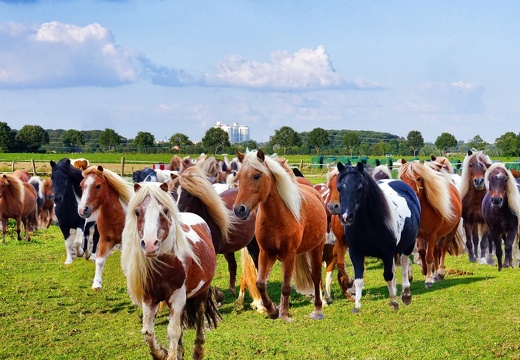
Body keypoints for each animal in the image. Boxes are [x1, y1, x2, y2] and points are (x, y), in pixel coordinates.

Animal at [121, 183, 219, 360]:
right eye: (137, 212)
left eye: (165, 211)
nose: (150, 244)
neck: (165, 266)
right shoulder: (149, 298)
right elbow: (148, 332)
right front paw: (161, 353)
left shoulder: (178, 296)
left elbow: (173, 331)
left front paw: (171, 354)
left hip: (201, 292)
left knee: (200, 316)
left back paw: (198, 351)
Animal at [232, 149, 324, 320]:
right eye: (238, 177)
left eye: (256, 175)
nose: (239, 209)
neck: (277, 218)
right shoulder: (265, 253)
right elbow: (260, 283)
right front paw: (272, 310)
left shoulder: (289, 254)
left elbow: (286, 287)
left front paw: (285, 314)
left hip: (316, 248)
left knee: (315, 276)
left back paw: (318, 307)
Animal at [336, 162, 420, 314]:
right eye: (339, 188)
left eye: (360, 188)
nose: (345, 217)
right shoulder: (356, 253)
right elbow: (359, 279)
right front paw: (357, 306)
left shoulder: (386, 253)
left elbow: (388, 275)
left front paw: (393, 302)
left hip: (408, 245)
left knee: (404, 265)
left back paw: (405, 295)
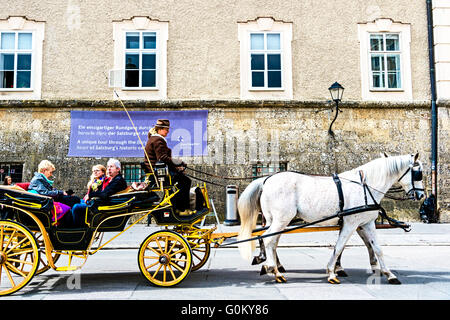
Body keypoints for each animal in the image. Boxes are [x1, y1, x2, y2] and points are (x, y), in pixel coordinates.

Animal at [239, 154, 426, 284]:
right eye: (418, 174)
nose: (421, 195)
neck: (365, 187)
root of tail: (266, 179)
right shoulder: (351, 223)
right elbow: (339, 247)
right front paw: (331, 272)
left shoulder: (366, 224)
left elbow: (377, 249)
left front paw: (389, 274)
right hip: (281, 220)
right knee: (268, 240)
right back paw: (273, 269)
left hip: (274, 220)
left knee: (271, 241)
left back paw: (274, 269)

• _EXERCISE BRIEF_: Search the data above for the string "knee" and return every line that has it.

• _EXERCISE OUTPUT_:
left knee: (200, 316)
left knee: (315, 276)
left knee: (404, 265)
right knee: (268, 240)
left knee: (271, 241)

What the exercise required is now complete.